オーダーを取りに来たのは、十歳くらいの女の子だ。――従業員の子供なのか、あるいは奉公人なのか。
利発そうな赤毛の少女を見て、ガートルードが人懐こく、にっこり笑いかける。
「こんにちは」
「いらっしゃいませ」
釣られたように、少女の口角も上がった。
ガートルードは黙っているとゴージャスな美人だが、笑うとヒマワリが咲いたようにその場を明るくする。

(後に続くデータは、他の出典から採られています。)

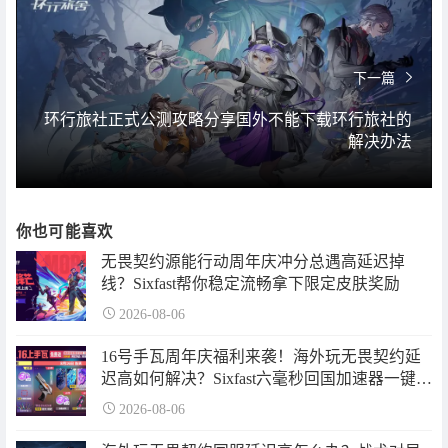
下一篇
环行旅社正式公测攻略分享国外不能下载环行旅社的
解决办法
你也可能喜欢
无畏契约源能行动周年庆冲分总遇高延迟掉
线？Sixfast帮你稳定流畅拿下限定皮肤奖励
2026-08-06
16号手瓦周年庆福利来袭！海外玩无畏契约延
迟高如何解决？Sixfast六毫秒回国加速器一键解
决！
2026-08-06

……この時、フルーリエン伯爵はどういう訳か、社交用の笑みを保てなくなっていた。
真顔になり、ガートルードを眺める。
彼女は紅茶をオーダーした。
「あなたは?」
問われ、
「同じものを」
と答える。
少女が奥に戻るのを見送ってから、ガートルードがこちらを向いた。
彼女もまた真顔になっていた。
「私……あなたにお願いがあって」
「うん」
「……私と結婚してくださらないかしら」
そう告げたガートルードは、まるで自信がなさそうだった。
フルーリエン伯爵は内心ひどく混乱していた。
……この女性はなんなんだ? 理解できない。
しかし彼は本当に混乱している時はそれが顔に出ない。静かにため息を吐き、凪いだ瞳でガートルードを見つめ返す。
「それは、ロブソン公爵に対抗するため?」
「ええ」
「僕はね、あなたに協力する気はありますよ。こちらはこちらで、ロブソン公爵を潰す必要があるから。互いに目的は同じだ。だけど別に、結婚しなくてもいいのでは?」
「いえ、そうする必要があるわ」
……まぁ確かにそうだね。
自分が彼女の立場でも、同じ選択をする。外に向けて、『キース殿下の側近の妻』と明確にアピールするのは重要だ。
ガートルードがこうして素直に手の内を明かしたのは、展開としてそう悪くもなかった。
上辺だけの駆け引きは、しようと思えば苦もなくできる。別にそれが面倒だとも思わないし。
それでもこうして腹を割って話してしまえば、時間は短縮されるから、楽は楽なのだ。
けれど。
「……僕を好きなフリはしないの?」
そうするのがマナーというわけではないけれど、彼女は必要ならば、そうすると思った。
「……だけどあなた、少し前から笑っていない」
「え」
「私、困り果てているわ。どうしたらあなたを喜ばせることができるか、分からないの」
ガートルードの瞳が揺れる。
陽光を反射する水面を見ているようだ。
フルーリエン伯爵はぼんやりと彼女の虹彩を眺めていた。
「君は……キース殿下との繋ぎを求めているのかと思った。今日、僕と会い、それをツテとしたいのかと」
「それはないわ。確かに初めはそれも検討したけれど、でも……私はキース殿下に用はない」
「なぜ?」
「助けてくれたのは、あなただから」
彼女は本心を話している――フルーリエン伯爵はそう感じた。
「助けた?」
「階段から落ちた私を、受け止めてくれた」
「たまたまそこにいただけです」
「でも、そこにいた」
どうして君は泣きそうなんだ。
「いてほしい時に、近くにいてくれた――私にとってはそれが大事なの」
「ガートルード……」
「十月に――半年後も、そばにいてほしい。夫として、私のそばにいて。そうしてくれるなら、私はあなたにすべてを捧げる」
「君は」
「私の財産は、すべてあなたにあげるわ。そして心からあなたに尽くす。私はあなたに賭けると決めたの。だから助けて」
真っ直ぐに見つめられ、フルーリエン伯爵は『畜生』と心の中で呟きを漏らした。
……絡め取られたのは、どちらだ?
たぶん僕は深みに嵌りつつある。
――このゲームはガートルードの勝ちだ。